Sex Change

By Kit Hayden | May 28, 2014
A real MAN at the fest (note nearly empty glass)

Newcastle — I believe we all have our male and female sides, in varying proportions.  I have long advertised myself as 45 percent female, referring to the kinder, gentler part of my personality.  But I have lately come to question how I was hoodwinked into believing those qualities to be female.  Not so at all.  Increasingly, women are becoming aggressive and dominant.  You see it everywhere.  Modesty and deference are a thing of a previous, so-called gentler sex, a ruse perpetuated while males were in charge.  So, while I was once proud to feel “female” I sense I should de-emphasize that aspect of my nature.

I don’t want you to label me as anti-feminist.  I think I am a realist.  Women are unquestionably taking over the man’s world.  They are certainly smarter, except possibly in the hard sciences, and I’ll take Larry Summers word for that.  They are more focused.  They are not as lazy and diffident.  I read that we are to introduce women into our combat forces.  That should be OK; they are more confrontational and generally nastier, but let’s have them fight with fingernails and do away with all that shooting nonsense.  Only men are interested in rifles or missiles or bombs and all those slender pointy things—for obvious reasons.

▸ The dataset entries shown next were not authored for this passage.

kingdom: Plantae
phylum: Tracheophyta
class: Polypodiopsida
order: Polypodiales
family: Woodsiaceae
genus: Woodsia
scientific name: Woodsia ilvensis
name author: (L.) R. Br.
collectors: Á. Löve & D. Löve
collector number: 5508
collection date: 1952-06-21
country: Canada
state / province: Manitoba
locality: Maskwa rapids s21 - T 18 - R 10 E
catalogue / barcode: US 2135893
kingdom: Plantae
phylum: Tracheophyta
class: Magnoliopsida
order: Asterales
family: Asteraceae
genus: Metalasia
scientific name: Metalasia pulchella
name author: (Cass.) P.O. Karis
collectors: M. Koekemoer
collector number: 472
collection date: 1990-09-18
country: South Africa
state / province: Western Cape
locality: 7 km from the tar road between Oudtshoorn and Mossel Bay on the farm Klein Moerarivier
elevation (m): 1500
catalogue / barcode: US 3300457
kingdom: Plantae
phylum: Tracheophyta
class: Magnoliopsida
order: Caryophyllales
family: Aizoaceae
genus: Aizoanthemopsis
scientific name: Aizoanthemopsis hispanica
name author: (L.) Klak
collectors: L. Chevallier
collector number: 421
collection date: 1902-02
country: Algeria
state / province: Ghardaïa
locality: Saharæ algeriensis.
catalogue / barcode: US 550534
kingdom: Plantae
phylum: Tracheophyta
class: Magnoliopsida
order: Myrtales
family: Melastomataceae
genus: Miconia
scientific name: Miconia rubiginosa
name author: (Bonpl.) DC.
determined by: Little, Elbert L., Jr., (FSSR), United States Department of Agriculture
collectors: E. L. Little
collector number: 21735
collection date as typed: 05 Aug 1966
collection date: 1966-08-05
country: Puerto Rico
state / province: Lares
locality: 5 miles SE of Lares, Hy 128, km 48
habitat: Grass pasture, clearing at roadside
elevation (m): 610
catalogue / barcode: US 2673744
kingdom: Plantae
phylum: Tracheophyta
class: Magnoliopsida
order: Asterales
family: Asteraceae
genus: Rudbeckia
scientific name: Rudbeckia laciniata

Let me say at once that I have no interest in becoming an alpha male.  I agree with Kate Ludeman who writes that they “inspire fear and resentment rather than trust and respect.”  I find this type boring and insufferable.  No, I seek modest changes.  Perhaps a tattoo?  I reject this idea for several reasons.  Firstly, women are at least as likely as men to have tattoos.  Also, the damage is irrevocable.  I believe that most of those NBA hunks will feel pretty stupid when they’re eighty years old and their skin is shriveled and wrinkled, and that dragon looks like an earthworm.

A compromise might be simply to attend more football games and be willing to rip off my shirt at temperatures below freezing, displaying a chest painted in the colors of the team I favor.  This is something women never do (unfortunately).  However, a required corollary is that you must roar and wave your arms like a demented ape, and that gives me pause.

On the subject of sports I should clearly pay more attention.  I was once quite interested.  It was important to me that Michigan win football games.  No more.  I reject the professionalism, I deplore the salaries.  I object to the proliferation of teams or the expansion of Olympic events.  Many youngsters now practice (and practice) a single sport throughout the year.  We have quarterback coaches for toddlers!  This is alien to our wonderful world of diversity.  Consequently I know almost nothing about current sports and so am unable to carry on an interesting conversation with ninety percent of other men.  I should correct this. Go Blue!

I need to drink more beer.  I was once really good at it.  When I was stationed by the army for two years in Bavaria I never went to sleep sober.  The beer was so good and so cheap!  Then a few years ago I suffered a bout of gout; very unpleasant.  Wiser men tell me that the condition is exacerbated by consumption of beer.  Now I rarely imbibe of the barley and hops, except when I attend “The Great Taste of the Midwest” festivals in Madison, WI where my son lives.  I usually get sloshed there. You have to be a man when you’re a father.  I think this even though Robert Bly wrote in Iron John that you can never be a role model for your son.

Were I to become more of a man by drinking more beer I would have an additional obstacle to overcome.  I like craft beers, especially the darker, stronger ones.  But real men drink Bud Lite.  I can’t swallow Bud Lite.  I gag.  I wouldn’t even wash my Airedale with it.

It seems I'm not a good candidate for increased masculinity.   I’ll always be a milksop, not a macho guy.  I guess at my age it doesn’t really matter.